Lawyers slam asylum seeker sentencing
A legal professional body has lashed out at a federal opposition claim that if elected it would reintroduce five-year mandatory sentences of asylum seeker crews.
A legal professional body has lashed out at a federal opposition claim that if elected it would reintroducee five-year mandatory sentences of asylum seeker crews, just days after the government announced a reversal on a similar long-held policy.
Judges have previously spoken out about the way such laws remove judicial discretion and impose long sentences on people involved in varying degrees with alleged people smuggling activity.
“These judges have only just finished breathing a collective sigh of relief following a government announcement of an end to mandatory sentencing and now this from the opposition,” Kerin said.

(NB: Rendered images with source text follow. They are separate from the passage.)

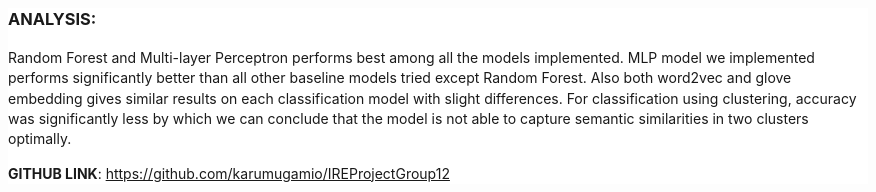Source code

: ### ANALYSIS:
Random Forest and Multi-layer Perceptron performs best among all the models implemented. MLP
model we implemented performs significantly better than all other baseline models tried except
Random Forest. Also both word2vec and glove embedding gives similar results on each
classification model with slight differences. For classification using clustering, accuracy was
significantly less by which we can conclude that the model is not able to capture semantic similarities
in two clusters optimally.
  

__GITHUB LINK__: https://github.com/karumugamio/IREProjectGroup12  

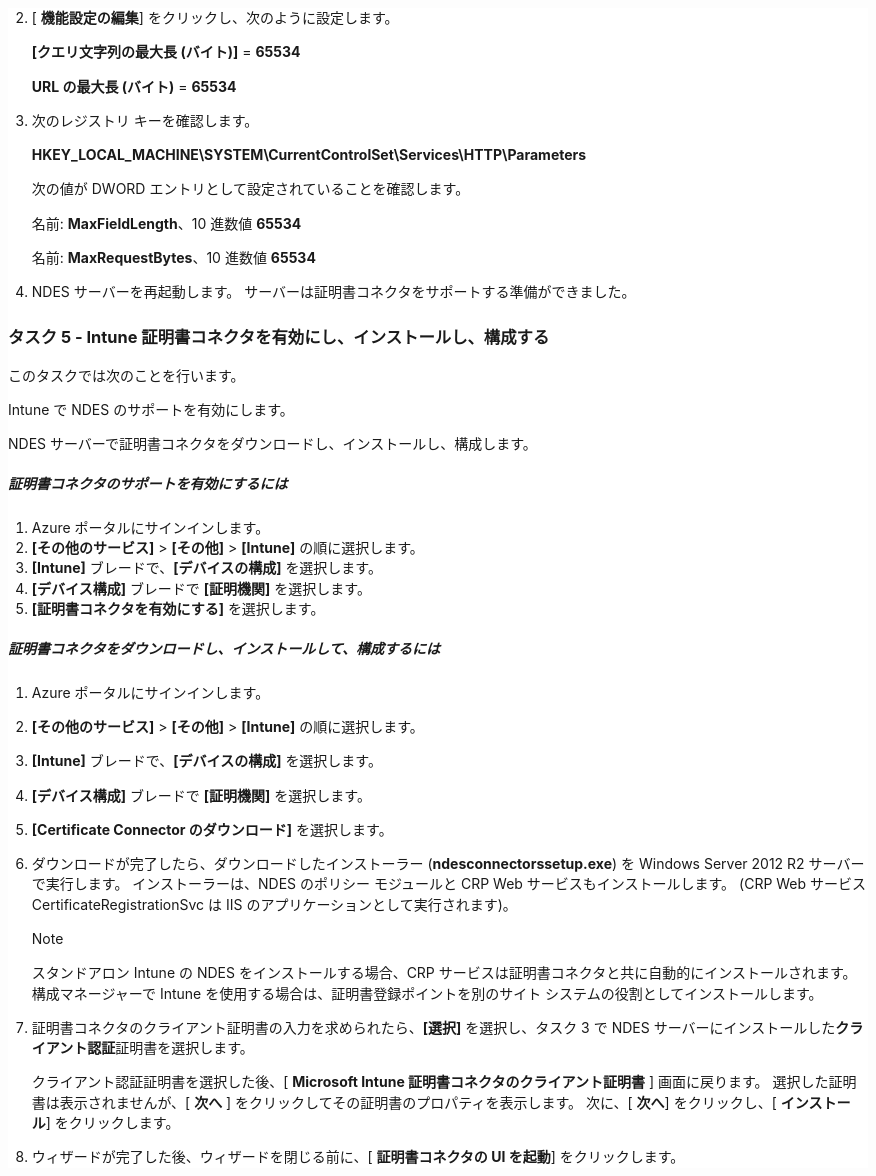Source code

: 2.  [ **機能設定の編集**] をクリックし、次のように設定します。

    **[クエリ文字列の最大長 (バイト)]** = **65534**

    **URL の最大長 (バイト)** = **65534**

3.  次のレジストリ キーを確認します。

    **HKEY_LOCAL_MACHINE\SYSTEM\CurrentControlSet\Services\HTTP\Parameters**

    次の値が DWORD エントリとして設定されていることを確認します。

    名前: **MaxFieldLength**、10 進数値 **65534**

    名前: **MaxRequestBytes**、10 進数値 **65534**

4.  NDES サーバーを再起動します。 サーバーは証明書コネクタをサポートする準備ができました。

### <a name="task-5---enable-install-and-configure-the-intune-certificate-connector"></a>タスク 5 - Intune 証明書コネクタを有効にし、インストールし、構成する
このタスクでは次のことを行います。

Intune で NDES のサポートを有効にします。

NDES サーバーで証明書コネクタをダウンロードし、インストールし、構成します。

##### <a name="to-enable-support-for-the-certificate-connector"></a>証明書コネクタのサポートを有効にするには

1. Azure ポータルにサインインします。
2. **[その他のサービス]** > **[その他]** > **[Intune]** の順に選択します。
3. **[Intune]** ブレードで、**[デバイスの構成]** を選択します。
4. **[デバイス構成]** ブレードで **[証明機関]** を選択します。
5.  **[証明書コネクタを有効にする]** を選択します。

##### <a name="to-download-install-and-configure-the-certificate-connector"></a>証明書コネクタをダウンロードし、インストールして、構成するには

1. Azure ポータルにサインインします。
2. **[その他のサービス]** > **[その他]** > **[Intune]** の順に選択します。
3. **[Intune]** ブレードで、**[デバイスの構成]** を選択します。
4. **[デバイス構成]** ブレードで **[証明機関]** を選択します。
5. **[Certificate Connector のダウンロード]** を選択します。
6.  ダウンロードが完了したら、ダウンロードしたインストーラー (**ndesconnectorssetup.exe**) を Windows Server 2012 R2 サーバーで実行します。 インストーラーは、NDES のポリシー モジュールと CRP Web サービスもインストールします。 (CRP Web サービス CertificateRegistrationSvc は IIS のアプリケーションとして実行されます)。

    > [!NOTE]
    > スタンドアロン Intune の NDES をインストールする場合、CRP サービスは証明書コネクタと共に自動的にインストールされます。 構成マネージャーで Intune を使用する場合は、証明書登録ポイントを別のサイト システムの役割としてインストールします。

3.  証明書コネクタのクライアント証明書の入力を求められたら、**[選択]** を選択し、タスク 3 で NDES サーバーにインストールした**クライアント認証**証明書を選択します。

    クライアント認証証明書を選択した後、[ **Microsoft Intune 証明書コネクタのクライアント証明書** ] 画面に戻ります。 選択した証明書は表示されませんが、[ **次へ** ] をクリックしてその証明書のプロパティを表示します。 次に、[ **次へ**] をクリックし、[ **インストール**] をクリックします。

4.  ウィザードが完了した後、ウィザードを閉じる前に、[ **証明書コネクタの UI を起動**] をクリックします。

A plan to impose an extra two years on top of the three previously imposed will “rob two extra years of people’s lives”, he said.

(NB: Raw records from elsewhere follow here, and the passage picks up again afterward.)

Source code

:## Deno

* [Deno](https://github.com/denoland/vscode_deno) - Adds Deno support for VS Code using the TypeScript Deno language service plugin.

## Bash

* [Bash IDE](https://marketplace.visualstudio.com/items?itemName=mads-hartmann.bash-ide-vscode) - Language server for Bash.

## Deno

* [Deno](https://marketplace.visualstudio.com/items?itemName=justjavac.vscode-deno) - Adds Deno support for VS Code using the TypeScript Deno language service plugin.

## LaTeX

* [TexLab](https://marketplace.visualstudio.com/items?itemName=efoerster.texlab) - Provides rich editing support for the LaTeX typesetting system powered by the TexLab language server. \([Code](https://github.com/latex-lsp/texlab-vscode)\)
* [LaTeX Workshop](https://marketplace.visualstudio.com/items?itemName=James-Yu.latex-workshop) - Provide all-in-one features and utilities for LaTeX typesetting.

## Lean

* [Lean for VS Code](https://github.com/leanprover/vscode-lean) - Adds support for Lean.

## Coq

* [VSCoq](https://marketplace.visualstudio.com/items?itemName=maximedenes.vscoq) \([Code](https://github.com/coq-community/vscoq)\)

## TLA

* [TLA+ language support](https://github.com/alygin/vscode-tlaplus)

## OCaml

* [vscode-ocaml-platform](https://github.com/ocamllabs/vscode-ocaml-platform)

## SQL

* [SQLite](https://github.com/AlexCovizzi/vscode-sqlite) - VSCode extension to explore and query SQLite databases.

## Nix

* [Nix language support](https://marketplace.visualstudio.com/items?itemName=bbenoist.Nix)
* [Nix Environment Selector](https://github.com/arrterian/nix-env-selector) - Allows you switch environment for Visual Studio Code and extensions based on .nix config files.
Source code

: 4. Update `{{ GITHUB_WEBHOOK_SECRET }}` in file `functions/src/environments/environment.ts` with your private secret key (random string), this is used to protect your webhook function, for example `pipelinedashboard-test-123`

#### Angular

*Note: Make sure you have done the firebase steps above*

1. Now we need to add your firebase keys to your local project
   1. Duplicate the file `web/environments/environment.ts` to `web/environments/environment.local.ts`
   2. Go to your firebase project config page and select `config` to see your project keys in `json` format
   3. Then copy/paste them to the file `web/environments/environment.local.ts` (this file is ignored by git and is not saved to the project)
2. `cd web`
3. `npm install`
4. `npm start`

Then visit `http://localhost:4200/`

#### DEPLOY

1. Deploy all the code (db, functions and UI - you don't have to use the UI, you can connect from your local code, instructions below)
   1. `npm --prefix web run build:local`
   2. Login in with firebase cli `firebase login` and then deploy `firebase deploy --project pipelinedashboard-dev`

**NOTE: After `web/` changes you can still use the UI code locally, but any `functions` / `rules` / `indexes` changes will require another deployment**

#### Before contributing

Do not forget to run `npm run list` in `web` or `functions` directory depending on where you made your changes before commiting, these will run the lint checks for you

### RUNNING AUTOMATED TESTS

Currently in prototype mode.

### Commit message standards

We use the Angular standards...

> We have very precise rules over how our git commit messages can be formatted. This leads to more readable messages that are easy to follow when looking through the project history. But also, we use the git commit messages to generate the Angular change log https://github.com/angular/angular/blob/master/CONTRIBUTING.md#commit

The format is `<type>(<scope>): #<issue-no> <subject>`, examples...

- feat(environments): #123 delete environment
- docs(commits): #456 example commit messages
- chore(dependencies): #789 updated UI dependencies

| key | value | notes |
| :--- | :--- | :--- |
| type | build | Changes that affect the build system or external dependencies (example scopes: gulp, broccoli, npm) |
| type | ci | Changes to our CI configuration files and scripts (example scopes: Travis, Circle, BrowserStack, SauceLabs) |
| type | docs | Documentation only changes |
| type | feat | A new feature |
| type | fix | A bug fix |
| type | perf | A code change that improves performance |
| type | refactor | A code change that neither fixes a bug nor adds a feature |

An Australian Human Rights Commission report ‘the Age of Uncertainty’, released this year, shows minors are increasingly being swept up under such laws.
“We have also heard stories of people’s families dying while they are in prison, because such families cannot afford simple medical treatment for asthma for children while the main breadwinner is imprisoned in Australia.
“And children are being taken out of school because families can’t afford to keep them there.
“Starvation and hunger make desperate people do desperate things. Locking such people up unfairly for years only threatens life, destroys families and increases mental suffering for people who have so little,” Kerin said.